Dennis, one of Kevin’s more dominant personas, kidnaps three high-school girls from a suburban Philadelphia mall and locks them in a threadbare basement that’s equipped with a blindingly clean bathroom (Dennis is a germophobe); he then informs them that they are “sacred food” to be sacrificed to a soon-to-arrive beast. Two of the girls, besties Marcia (Jessica Sula) and Claire (Haley Lu Richardson), are, understandably, scared out of their minds. But outsider Casey (Anya Taylor-Joy) takes a more measured approach to their predicament, the reason for which is revealed in a series of flashbacks to her troubled childhood. When the trio discover that their abductor has multiple personalities, Casey decides to pit one of them, a sneaky nine-year-old boy named Hedwig, against the others in the hope of tricking him into helping them escape. What the girls don’t see are Kevin’s visits to his psychiatrist, Dr. Karen Fletcher (Betty Buckley). Kevin talks to her as Barry, a flamboyant fashion designer who claims everything is fine, but his constant email requests for appointments are taken by Fletcher as a dire warning that he is hiding some heinous act he has committed, but can’t quite bring himself to confess. As Fletcher delves deeper into Barry’s activities and the girls get closer to escaping, Shyamalan ratchets up the suspense to a nail-biting degree, and concludes his horror show with a clever twist that will put a smile on the faces of his many fans who have longed for a comeback after a string of critical and box-office duds (After Earth, The Last Airbender, The Happening, etc.).

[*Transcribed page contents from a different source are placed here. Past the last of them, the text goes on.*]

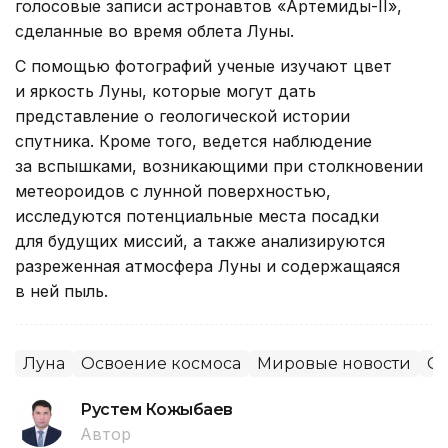
голосовые записи астронавтов «Артемиды-II»,
сделанные во время облета Луны.
С помощью фотографий ученые изучают цвет
и яркость Луны, которые могут дать
представление о геологической истории
спутника. Кроме того, ведется наблюдение
за вспышками, возникающими при столкновении
метеороидов с лунной поверхностью,
исследуются потенциальные места посадки
для будущих миссий, а также анализируются
разреженная атмосфера Луны и содержащаяся
в ней пыль.
Луна
Освоение космоса
Мировые новости
С
Рустем Кожыбаев
Автор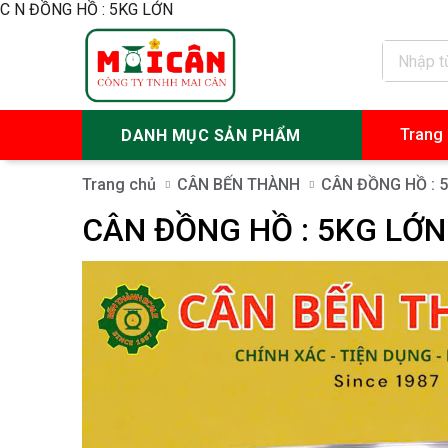
C N ĐỒNG HỒ : 5KG LỚN
Trang
DANH MỤC SẢN PHẨM
Trang chủ
CÂN BẾN THÀNH
CÂN ĐỒNG HỒ : 
CÂN ĐỒNG HỒ : 5KG LỚN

Split benefits greatly from Mike Gioulakis’ dark, foreboding cinematography and Shyamalan’s tight, efficient script and direction, but most of all from its pitch-perfect cast. Taylor-Joy, so good in The Witch, is an actress bound for stardom; when she’s onscreen, it’s impossible to look away. Casey is no mere teen in peril but a damaged soul, and Taylor-Joy makes us feel every inch of her pain. One of Kevin’s personas tells her, “The broken are the more evolved,” and so Casey draws strength from the deep well of heartbreak inside her in order to survive. Sula and Richardson are effective in limited, underwritten roles, and Buckley brings great warmth to Fletcher that helps us see Kevin and his alter egos as real people with whom we can sympathize. But McAvoy is the real standout here. His role could easily have descended into camp, but he treats each of Kevin’s personalities with great respect, thus making them believable. He shifts, seemingly effortlessly, from one persona to another in an instant by altering his facial expressions and voice. The performance is a killer. As is the movie.